Eccoci che raggiungiamo le nostre amiche al bar in cui ci siamo date appuntamento. Stanche perché è una settimana impegnativa al lavoro e facciamo continuamente tardi pur di finire il progetto che ci è stato assegnato.
Non riusciamo neanche a fare un salto nella palestra sotto casa, dove ci siamo iscritte a inizio anno, piene di buoni propositi. Stasera però un aperitivo e quattro chiacchiere non ce li toglie nessuno. Ci sediamo, salutiamo tutte e Martina inizia a parlare delle sue corse tra asilo nido e scuole elementari per portare i suoi due figli a lezione. Lucia si accarezza il pancione, dicendo che non ne può più delle nausee mattutine e Federica ha due occhiaie molto pronunciate e si lamenta perché il suo piccolo Marco non la fa dormire da 4 mesi.
E noi che un bimbo che scorrazza per casa non lo abbiamo le ascoltiamo, come si fa con le amiche, cerchiamo di immedesimarci, di chiedere loro se hanno bisogno di un aiuto e così senza preavviso, quando arriva il nostro turno di raccontarci, arriva come una doccia gelata la frase “Tu che non hai figli, non puoi capire”.
Perché non si dice più?
Questa frase sembra essere completamente estemporanea nell’epoca dei social network, dove ci è permesso parlare di tutto. Con un click possiamo trovarci dall’altra parte del mondo e con un tasto condividere tramite il nostro profilo, battaglie e storie di altri. Eppure noi la stanchezza di chi è diventata mamma, le sue paure, le spese, la sua vita impegnata, non possiamo proprio capirla perché abbiamo deciso che nella nostra vita spazio per un bambino non c’era.
Questa frase è sbagliata perché rientra in quella concezione tossica secondo la quale chi non ha un figlio, perché non vuole, non può o non riesce, allora non potrà mai raggiungere uno step fondamentale della sua vita. Come se la maternità fosse una realizzazione e non un desiderio che qualcuno può avere e qualcun altro no. Inoltre dicendola si da per scontato che invece, al contrario, una donna che ha dei figli può capire perfettamente una donna che non ne ha, può capirne la stanchezza, i programmi, le difficoltà. Non solo li può capire, ma li ritiene sempre meno di quelli di una mamma.
Senza contare che a volte chi non ha avuto un figlio, quel bambino magari lo ha sempre desiderato, lo sta ancora cercando, ma fa fatica, è scoraggiato e ha paura di non poterlo avere mai.
Cosa non possiamo capire se non siamo mamme?
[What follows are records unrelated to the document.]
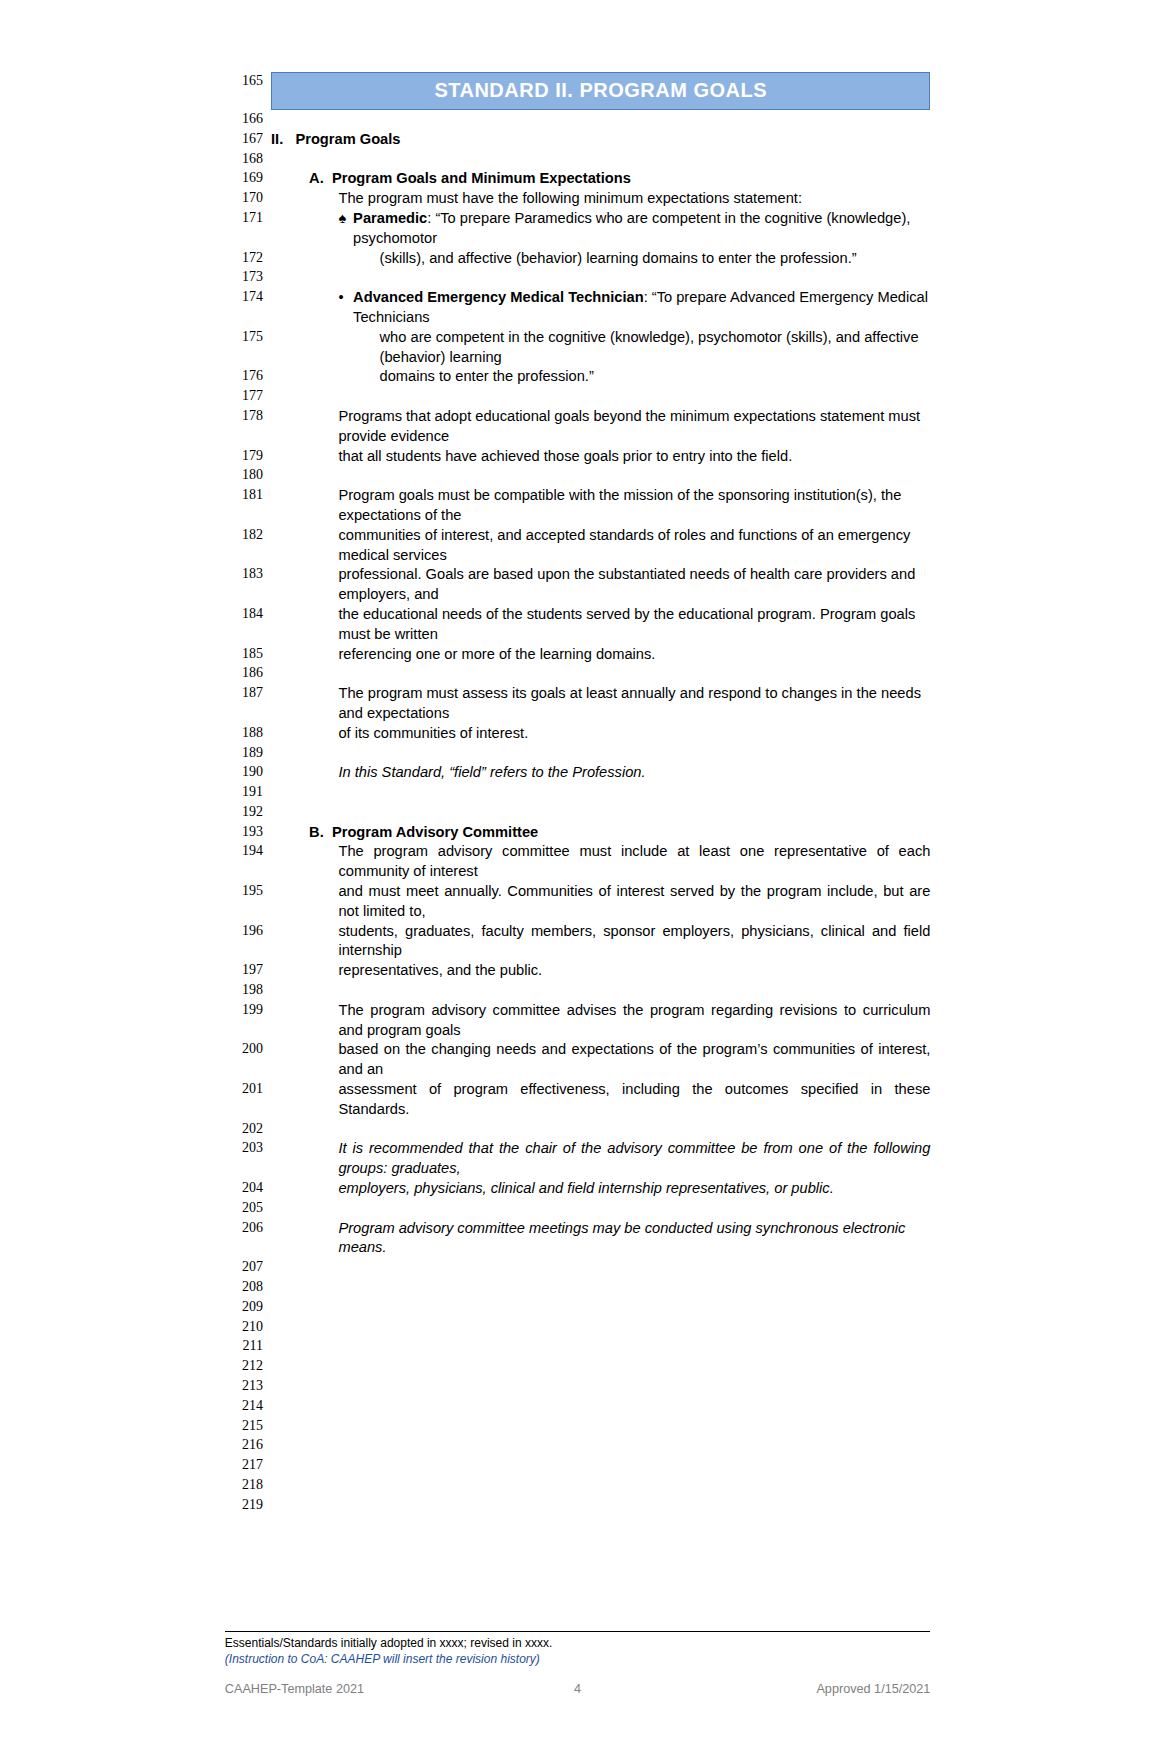165
STANDARD II. PROGRAM GOALS
166
167
II. Program Goals
168
169
A. Program Goals and Minimum Expectations
170
The program must have the following minimum expectations statement:
171
♠Paramedic: “To prepare Paramedics who are competent in the cognitive (knowledge), psychomotor
172
(skills), and affective (behavior) learning domains to enter the profession.”
173
174
•Advanced Emergency Medical Technician: “To prepare Advanced Emergency Medical Technicians
175
who are competent in the cognitive (knowledge), psychomotor (skills), and affective (behavior) learning
176
domains to enter the profession.”
177
178
Programs that adopt educational goals beyond the minimum expectations statement must provide evidence
179
that all students have achieved those goals prior to entry into the field.
180
181
Program goals must be compatible with the mission of the sponsoring institution(s), the expectations of the
182
communities of interest, and accepted standards of roles and functions of an emergency medical services
183
professional. Goals are based upon the substantiated needs of health care providers and employers, and
184
the educational needs of the students served by the educational program. Program goals must be written
185
referencing one or more of the learning domains.
186
187
The program must assess its goals at least annually and respond to changes in the needs and expectations
188
of its communities of interest.
189
190
In this Standard, “field” refers to the Profession.
191
192
193
B. Program Advisory Committee
194
The program advisory committee must include at least one representative of each community of interest
195
and must meet annually. Communities of interest served by the program include, but are not limited to,
196
students, graduates, faculty members, sponsor employers, physicians, clinical and field internship
197
representatives, and the public.
198
199
The program advisory committee advises the program regarding revisions to curriculum and program goals
200
based on the changing needs and expectations of the program’s communities of interest, and an
201
assessment of program effectiveness, including the outcomes specified in these Standards.
202
203
It is recommended that the chair of the advisory committee be from one of the following groups: graduates,
204
employers, physicians, clinical and field internship representatives, or public.
205
206
Program advisory committee meetings may be conducted using synchronous electronic means.
207
208
209
210
211
212
213
214
215
216
217
218
219
Essentials/Standards initially adopted in xxxx; revised in xxxx.
(Instruction to CoA: CAAHEP will insert the revision history)
CAAHEP-Template 2021
4
Approved 1/15/2021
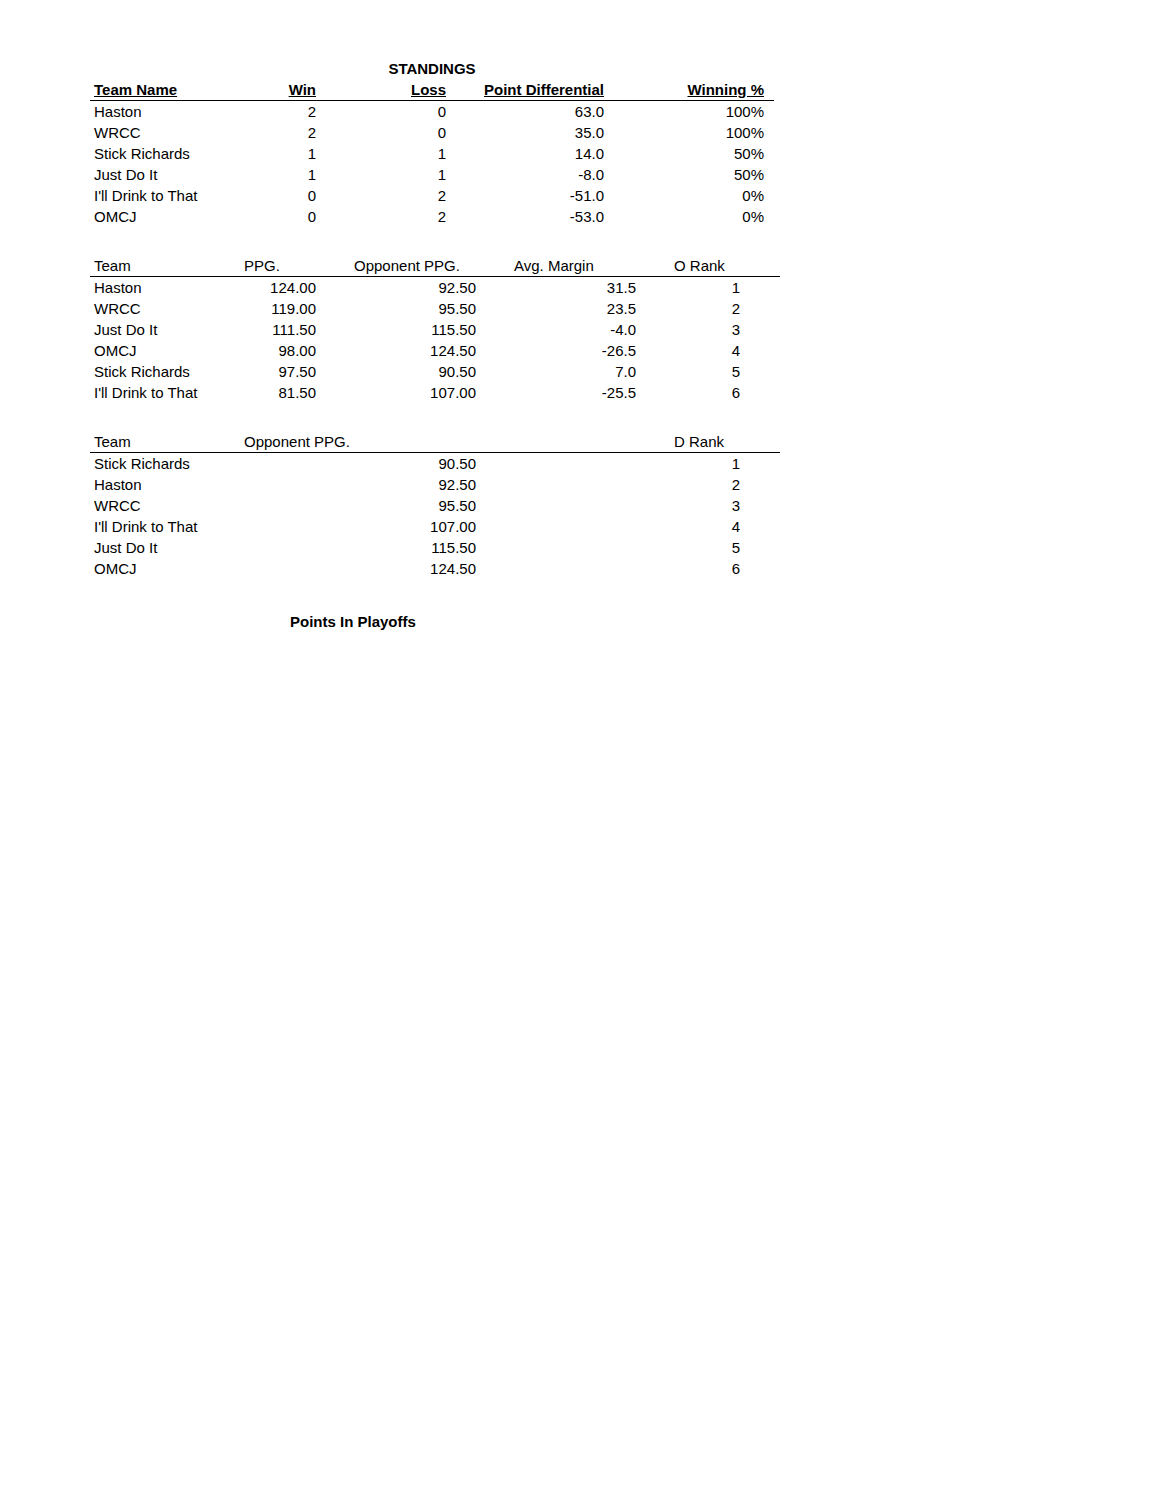STANDINGS
| Team Name | Win | Loss | Point Differential | Winning % |
| --- | --- | --- | --- | --- |
| Haston | 2 | 0 | 63.0 | 100% |
| WRCC | 2 | 0 | 35.0 | 100% |
| Stick Richards | 1 | 1 | 14.0 | 50% |
| Just Do It | 1 | 1 | -8.0 | 50% |
| I'll Drink to That | 0 | 2 | -51.0 | 0% |
| OMCJ | 0 | 2 | -53.0 | 0% |
| Team | PPG. | Opponent PPG. | Avg. Margin | O Rank |
| --- | --- | --- | --- | --- |
| Haston | 124.00 | 92.50 | 31.5 | 1 |
| WRCC | 119.00 | 95.50 | 23.5 | 2 |
| Just Do It | 111.50 | 115.50 | -4.0 | 3 |
| OMCJ | 98.00 | 124.50 | -26.5 | 4 |
| Stick Richards | 97.50 | 90.50 | 7.0 | 5 |
| I'll Drink to That | 81.50 | 107.00 | -25.5 | 6 |
| Team | Opponent PPG. | | D Rank |
| --- | --- | --- | --- |
| Stick Richards | 90.50 | | 1 |
| Haston | 92.50 | | 2 |
| WRCC | 95.50 | | 3 |
| I'll Drink to That | 107.00 | | 4 |
| Just Do It | 115.50 | | 5 |
| OMCJ | 124.50 | | 6 |
Points In Playoffs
Sicuramente non possiamo sapere in maniera pratica come si cambia un pannolino o si lava un bebè, nemmeno cosa significa svegliarsi nel sonno perché il bimbo schiamazza dall’altra parte della stanza. E non lo sappiamo solo perché non lo abbiamo mai fatto.
Allo stesso modo gli altri non possono sapere come ci si senta a non avere figli, ad avere una vita impegnata in un altro modo, che non per questo è meno stancante, fatta meno di corse frenetiche e incastri tra i mille impegni. In un mondo che tra l’altro sembra sempre fare una grande pressione sociale sulle donne, affinché diventino mamme.
Stanchezza, non cattiveria
A volte questa frase viene detta non per cattiveria, ma perché è frutto di tanta stanchezza quella che a volte, dopo una brutta litigata in famiglia, tante notti in bianco, l’ennesima lavatrice di tutine completamente imbrattate ci fa immaginare come sarebbe stata la nostra vita senza i bambini.
Al posto di dire "Non puoi capire" e guardare con invidia una vita che non vorremmo, perché abbiamo scelto di diventare genitori o ci stiamo provando con tutte le nostre forze, chiediamo aiuto. Parliamo con le amiche, raccontiamo cosa non va, diciamolo che siamo stanchi e perché lo siamo, solo così potremo distruggere la narrazione di genitori perfetti, impeccabili e sempre presenti, che ha poco di vero e molto di tossico, anche per noi.